La grande bufala dei lavori socialmente utili

La legge non prevede il volontariato, ma solo l'affidamento ai servizi sociali

Milano - Né con Mario Capanna a occuparsi di genetica a Roma, né a fare il City Angel a Milano, né il pagliaccio di strada nei quartieri spagnoli di Napoli. E nemmeno a lavorare per i comuni di Albenga, di Cavriglia, di Torre Annunziata o per gli altri municipi italiani che in questi giorni si sono fatti vivi - tra il serio, il polemico, il faceto - con la loro candidatura. Il catalogo che ieri riportava l'HuffingtonPost degli enti pubblici e privati che propongono a Silvio Berlusconi di scontare presso di loro l'affidamento ai servizi sociali è una lettura intrigante e significativa. Ma Comuni, onlus e tutti gli altri - compresi le migliaia che lanciano cachinni su Facebook, proponendo al Cavaliere ospizi per vecchi o ricoveri per Olgettine da redimere - partono tutti da un grosso errore. Perché confondono l'affidamento ai servizi sociali con i lavori socialmente utili. Berlusconi, se così deciderà, potrà chiedere l'affidamento per scontare l'anno di carcere che gli è stato inflitto. Ma la legge carceraria non prevede affatto il volontariato obbligatorio come condizione per ottenere il beneficio.

Certo, come spiegano ieri fonti del tribunale di sorveglianza di Milano, accade a volte che gli «affidati» dedichino un po' del loro tempo a rendersi utili qua e là, in modo da poter inserire queste attività nel loro curriculum, in previsione della valutazione che gli assistenti sociali faranno del loro reinserimento. Ma ci sono molti affidati - la stragrande maggioranza, soprattutto tra i detenuti comuni - che non fanno niente del genere. Tutto rose e fiori, dunque, il futuro del condannato Berlusconi? Non proprio. Perché se non avrà l'obbligo di aiutare le vecchiette ad attraversare la strada, si troverà comunque a fare i conti con una robusta serie di restrizioni. Dovrà soprattutto, spiegano gli addetti ai lavori, rendersi conto davvero di non essere più un cittadino libero. Di essere un condannato che sta espiando la sua pena, e che ha degli obblighi da rispettare.

È uno scenario futuribile, perché Berlusconi ancora non ha deciso il da farsi. In teoria potrebbe non muovere un dito, non chiedere nulla: ma a quel punto il 15 ottobre la Procura lo spedirebbe dritto filato agli arresti domiciliari. L'unica via d'uscita, se non arriverà la grazia dal Colle, è la richiesta di affidamento. È una richiesta che andrà formulata con attenzione, perché da essa dipende la vita quotidiana del Cavaliere nell'anno che lo attende da quando - in primavera, si ipotizza - il tribunale di sorveglianza potrebbe dare il via all'affidamento.

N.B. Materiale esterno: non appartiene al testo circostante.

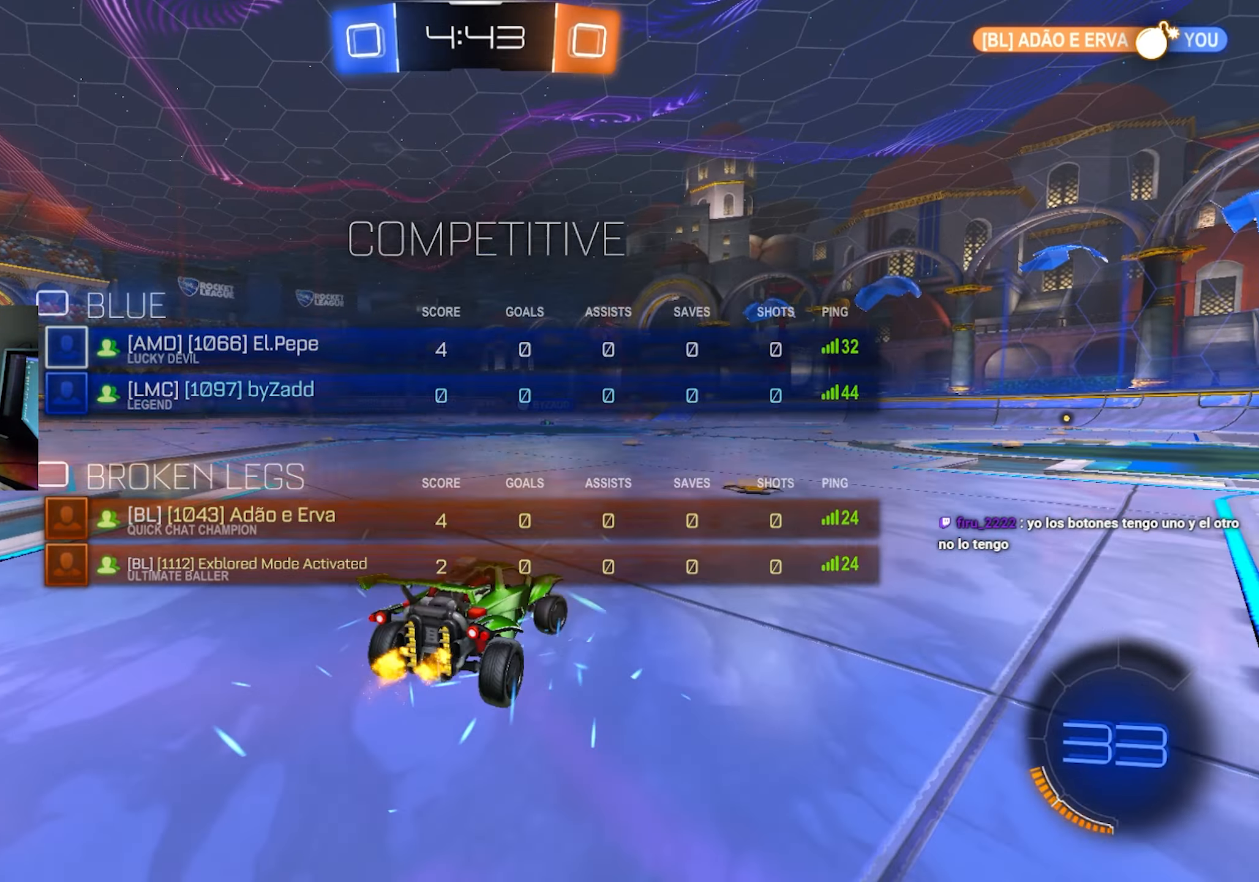
{"keys": ["w"], "mouse": [], "events": [[33, "d", "up"], [450, "mouse_right", "down"], [500, "mouse_right", "up"]]}
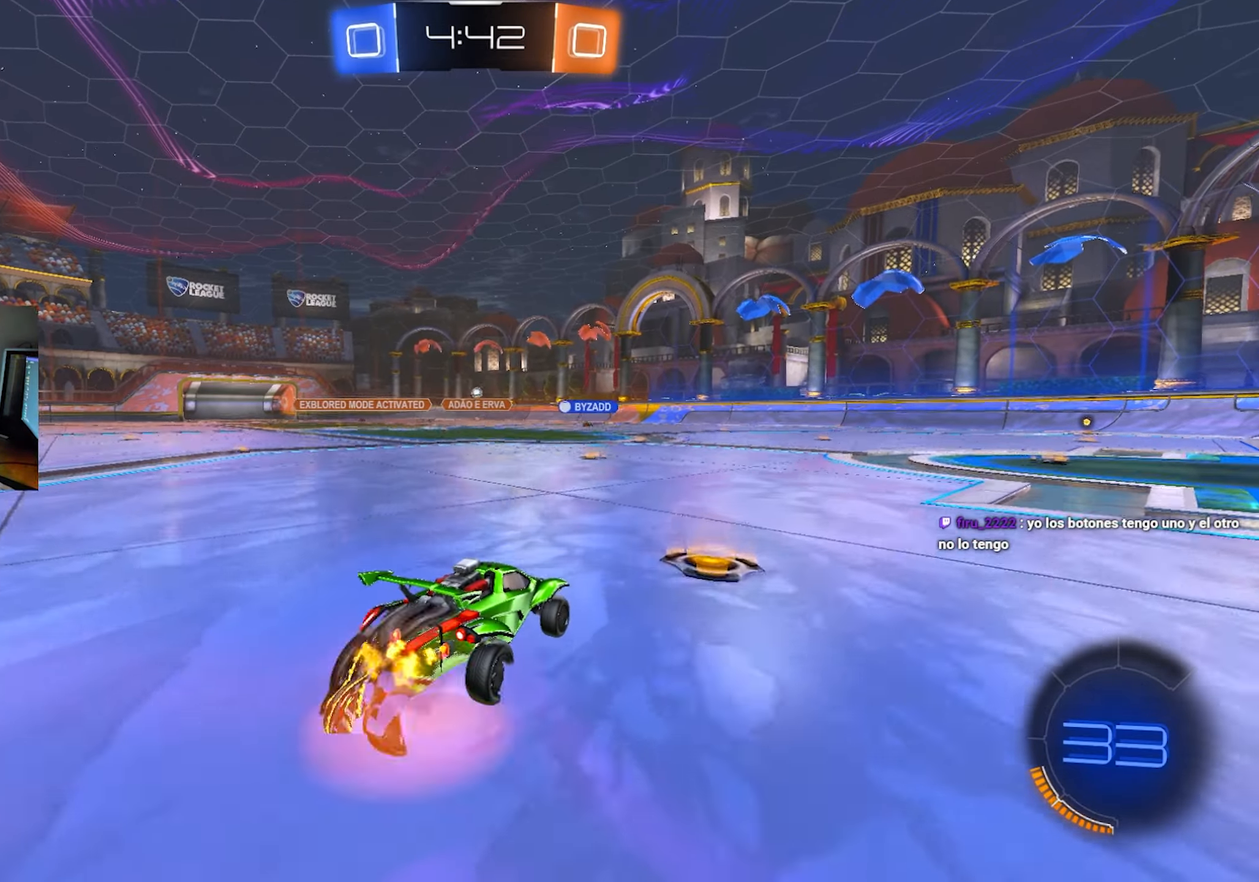
{"keys": ["q"], "mouse": [], "events": [[50, "q", "down"], [83, "mouse_right", "down"], [150, "q", "up"], [150, "s", "down"], [150, "w", "up"], [233, "mouse_right", "up"], [417, "q", "down"], [467, "s", "up"]]}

Prima questione: dove? Berlusconi ha molte case sparse, e può scegliere liberamente quella dove abitare durante l'anno di prova. Non è necessario che sia quella dove ha la residenza. L'unica condizione è che sia all'interno dei confini nazionali, e sia facilmente sorvegliabile. Ma, una volta scelta, è lì che deve stare. Se sceglierà Arcore, il tribunale di sorveglianza di Milano gli consentirà di muoversi liberamente per tutta la Lombardia. Se sceglierà Roma, a stabilire il suo raggio di movimento saranno i giudici romani, che sono di solito più rigidi, e potrebbero proibirgli di lasciare la città.

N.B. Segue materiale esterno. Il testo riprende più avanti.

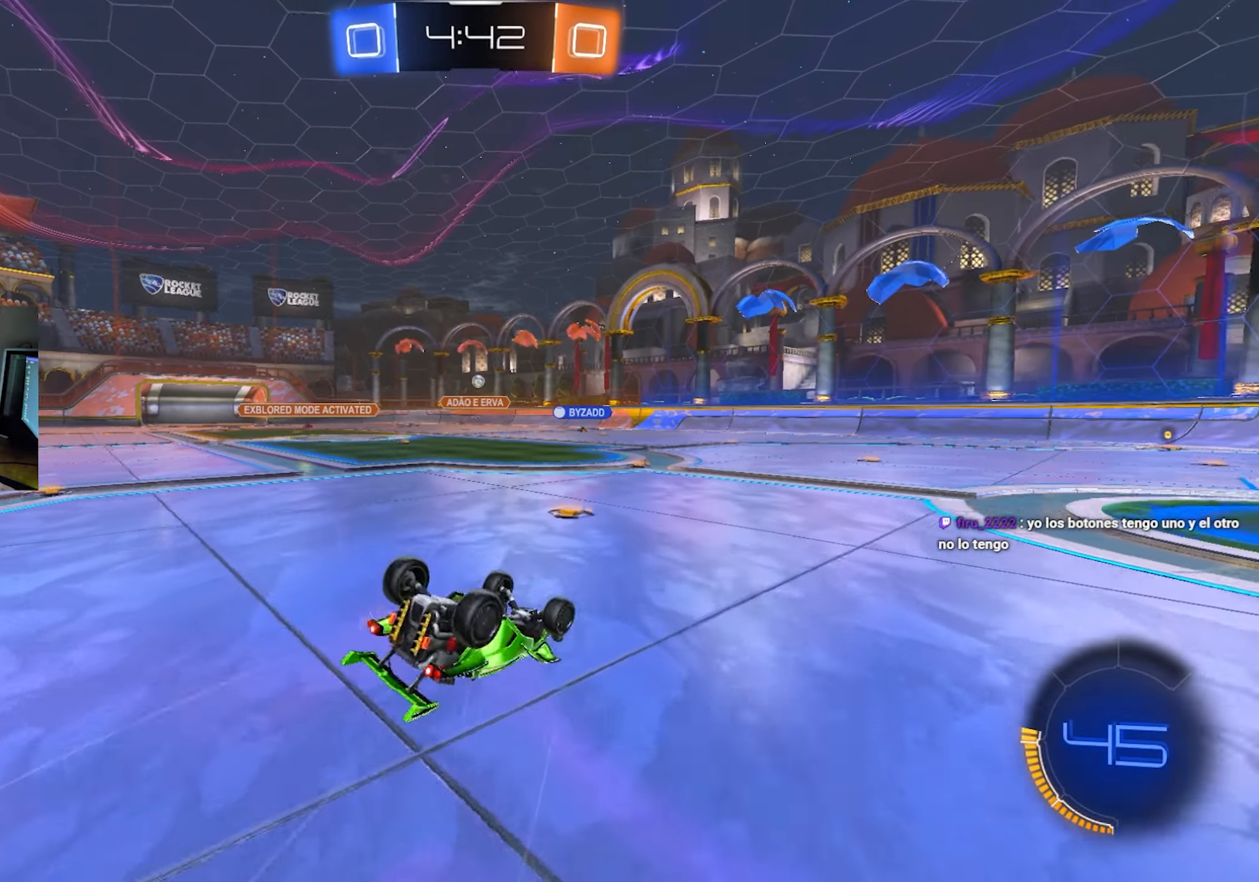
{"keys": ["d", "w"], "mouse": [], "events": [[100, "s", "down"], [150, "d", "down"], [150, "q", "up"], [150, "s", "up"], [150, "w", "down"], [250, "shift", "down"], [400, "shift", "up"]]}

In ogni caso, Berlusconi potrebbe chiedere dei permessi per uscire dai «confini» assegnati, ma gli servirebbe l'okay dei giudici, e arrivato a destinazione dovrebbe presentarsi ogni volta alla stazione dei carabinieri più vicina a firmare l'apposito registro: una scena destinata a diventare un tormentone mediatico. Ma dal rispetto degli obblighi nel corso dei dodici mesi dipenderà il parere con cui, alla fine dell'anno l'Uepe - Ufficio esecuzione pene esterne - dirà se il condannato Berlusconi si è reinserito.